*** Data ***

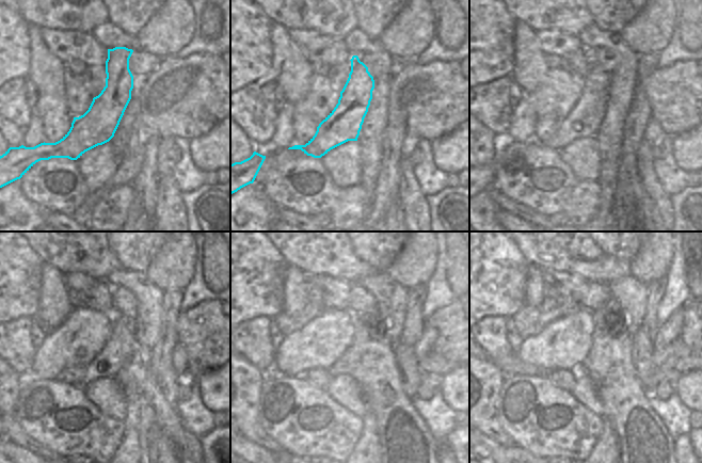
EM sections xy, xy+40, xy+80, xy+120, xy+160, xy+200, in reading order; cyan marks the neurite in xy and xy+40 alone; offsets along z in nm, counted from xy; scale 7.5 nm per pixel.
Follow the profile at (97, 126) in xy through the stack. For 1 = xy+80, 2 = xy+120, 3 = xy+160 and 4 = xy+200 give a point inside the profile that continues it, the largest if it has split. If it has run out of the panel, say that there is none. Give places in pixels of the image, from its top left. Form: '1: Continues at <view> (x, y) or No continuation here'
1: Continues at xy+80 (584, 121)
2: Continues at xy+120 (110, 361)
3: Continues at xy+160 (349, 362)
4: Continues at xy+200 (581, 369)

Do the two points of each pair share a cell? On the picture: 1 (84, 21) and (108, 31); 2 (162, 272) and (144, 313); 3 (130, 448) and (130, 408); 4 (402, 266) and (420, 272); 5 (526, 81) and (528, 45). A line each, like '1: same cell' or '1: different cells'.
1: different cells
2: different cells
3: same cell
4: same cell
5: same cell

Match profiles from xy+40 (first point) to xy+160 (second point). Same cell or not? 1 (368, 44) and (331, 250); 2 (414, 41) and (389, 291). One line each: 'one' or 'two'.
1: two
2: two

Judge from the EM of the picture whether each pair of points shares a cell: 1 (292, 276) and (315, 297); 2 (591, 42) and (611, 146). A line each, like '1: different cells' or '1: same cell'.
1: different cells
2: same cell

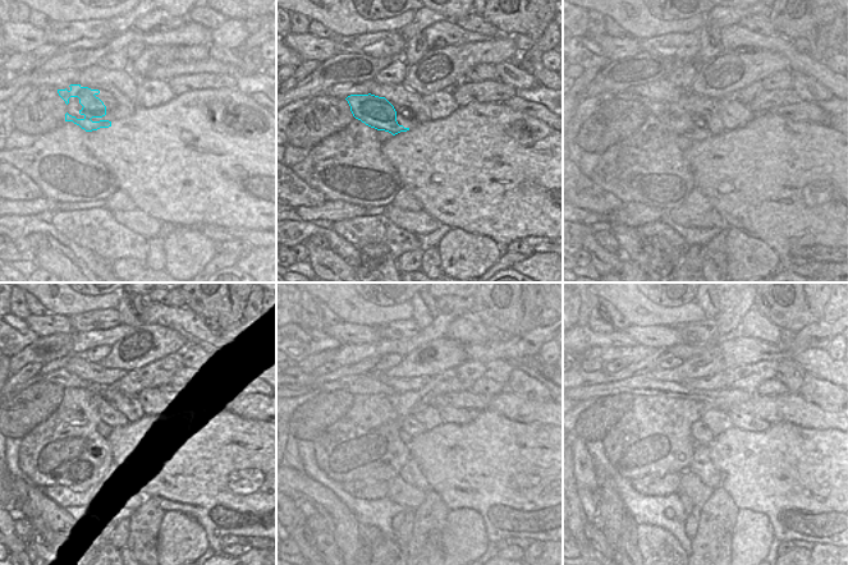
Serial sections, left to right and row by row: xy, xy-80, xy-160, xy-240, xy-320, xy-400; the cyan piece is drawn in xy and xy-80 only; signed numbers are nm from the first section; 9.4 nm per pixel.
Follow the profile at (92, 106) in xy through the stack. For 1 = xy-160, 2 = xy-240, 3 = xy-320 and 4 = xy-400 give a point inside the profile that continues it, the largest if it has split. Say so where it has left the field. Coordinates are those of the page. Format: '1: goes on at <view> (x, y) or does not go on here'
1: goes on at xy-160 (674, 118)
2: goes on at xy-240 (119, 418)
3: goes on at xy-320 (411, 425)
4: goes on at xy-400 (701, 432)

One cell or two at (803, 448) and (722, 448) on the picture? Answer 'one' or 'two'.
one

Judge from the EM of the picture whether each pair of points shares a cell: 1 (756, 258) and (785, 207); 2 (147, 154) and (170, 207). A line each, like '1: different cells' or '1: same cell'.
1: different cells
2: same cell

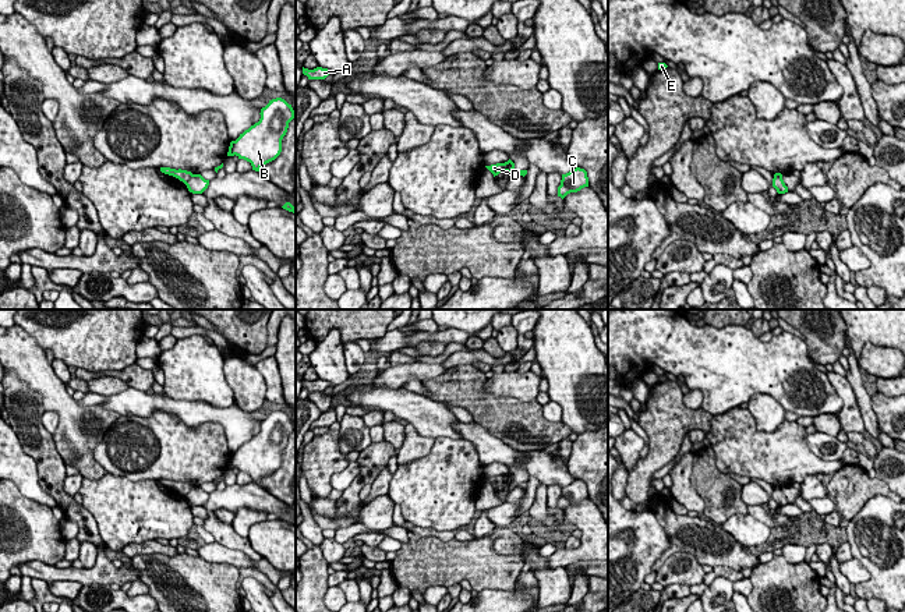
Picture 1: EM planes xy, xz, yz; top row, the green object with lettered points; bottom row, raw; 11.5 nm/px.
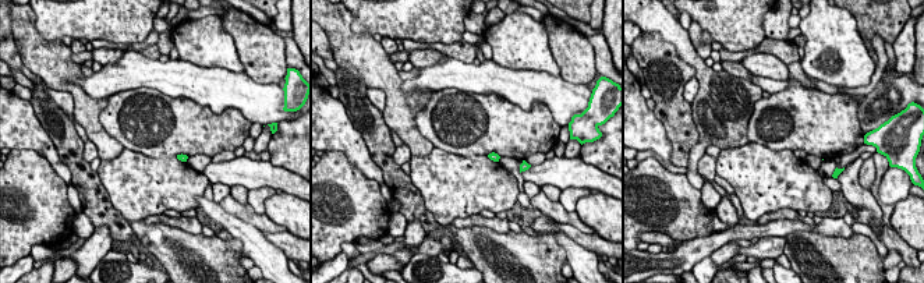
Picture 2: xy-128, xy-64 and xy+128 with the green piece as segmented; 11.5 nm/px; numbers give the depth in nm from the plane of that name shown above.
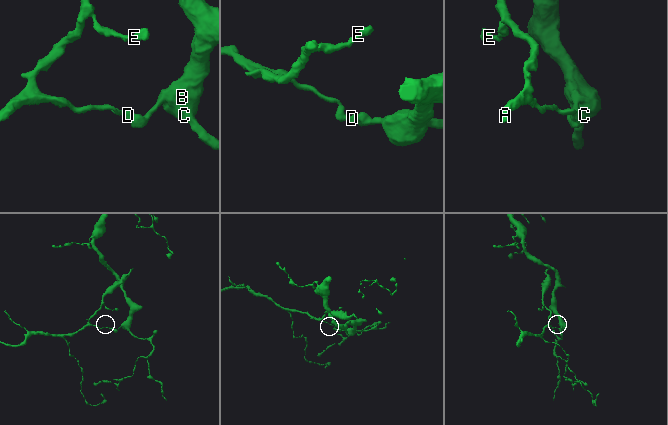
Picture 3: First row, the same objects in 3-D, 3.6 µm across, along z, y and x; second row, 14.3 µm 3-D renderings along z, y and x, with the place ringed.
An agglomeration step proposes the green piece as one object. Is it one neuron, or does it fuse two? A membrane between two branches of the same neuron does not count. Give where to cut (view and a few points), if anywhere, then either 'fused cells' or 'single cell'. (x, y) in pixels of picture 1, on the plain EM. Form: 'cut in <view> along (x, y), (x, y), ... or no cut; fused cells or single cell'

*** End of Data ***

Exercise requirements
Take the entries shown above and quote them verbatim, passing over the pictures.

Answer section
EM sections xy, xy+40, xy+80, xy+120, xy+160, xy+200, in reading order; cyan marks the neurite in xy and xy+40 alone; offsets along z in nm, counted from xy; scale 7.5 nm per pixel.
Follow the profile at (97, 126) in xy through the stack. For 1 = xy+80, 2 = xy+120, 3 = xy+160 and 4 = xy+200 give a point inside the profile that continues it, the largest if it has split. If it has run out of the panel, say that there is none. Give places in pixels of the image, from its top left. Form: '1: Continues at <view> (x, y) or No continuation here'
1: Continues at xy+80 (584, 121)
2: Continues at xy+120 (110, 361)
3: Continues at xy+160 (349, 362)
4: Continues at xy+200 (581, 369)

Do the two points of each pair share a cell? On the picture: 1 (84, 21) and (108, 31); 2 (162, 272) and (144, 313); 3 (130, 448) and (130, 408); 4 (402, 266) and (420, 272); 5 (526, 81) and (528, 45). A line each, like '1: same cell' or '1: different cells'.
1: different cells
2: different cells
3: same cell
4: same cell
5: same cell

Match profiles from xy+40 (first point) to xy+160 (second point). Same cell or not? 1 (368, 44) and (331, 250); 2 (414, 41) and (389, 291). One line each: 'one' or 'two'.
1: two
2: two

Judge from the EM of the picture whether each pair of points shares a cell: 1 (292, 276) and (315, 297); 2 (591, 42) and (611, 146). A line each, like '1: different cells' or '1: same cell'.
1: different cells
2: same cell

Serial sections, left to right and row by row: xy, xy-80, xy-160, xy-240, xy-320, xy-400; the cyan piece is drawn in xy and xy-80 only; signed numbers are nm from the first section; 9.4 nm per pixel.
Follow the profile at (92, 106) in xy through the stack. For 1 = xy-160, 2 = xy-240, 3 = xy-320 and 4 = xy-400 give a point inside the profile that continues it, the largest if it has split. Say so where it has left the field. Coordinates are those of the page. Format: '1: goes on at <view> (x, y) or does not go on here'
1: goes on at xy-160 (674, 118)
2: goes on at xy-240 (119, 418)
3: goes on at xy-320 (411, 425)
4: goes on at xy-400 (701, 432)

One cell or two at (803, 448) and (722, 448) on the picture? Answer 'one' or 'two'.
one

Judge from the EM of the picture whether each pair of points shares a cell: 1 (756, 258) and (785, 207); 2 (147, 154) and (170, 207). A line each, like '1: different cells' or '1: same cell'.
1: different cells
2: same cell

Picture 1: EM planes xy, xz, yz; top row, the green object with lettered points; bottom row, raw; 11.5 nm/px.
Picture 2: xy-128, xy-64 and xy+128 with the green piece as segmented; 11.5 nm/px; numbers give the depth in nm from the plane of that name shown above.
Picture 3: First row, the same objects in 3-D, 3.6 µm across, along z, y and x; second row, 14.3 µm 3-D renderings along z, y and x, with the place ringed.
An agglomeration step proposes the green piece as one object. Is it one neuron, or does it fuse two? A membrane between two branches of the same neuron does not count. Give where to cut (view and a few points), if anywhere, then either 'fused cells' or 'single cell'. (x, y) in pixels of picture 1, on the plain EM. Form: 'cut in <view> along (x, y), (x, y), ... or no cut; fused cells or single cell'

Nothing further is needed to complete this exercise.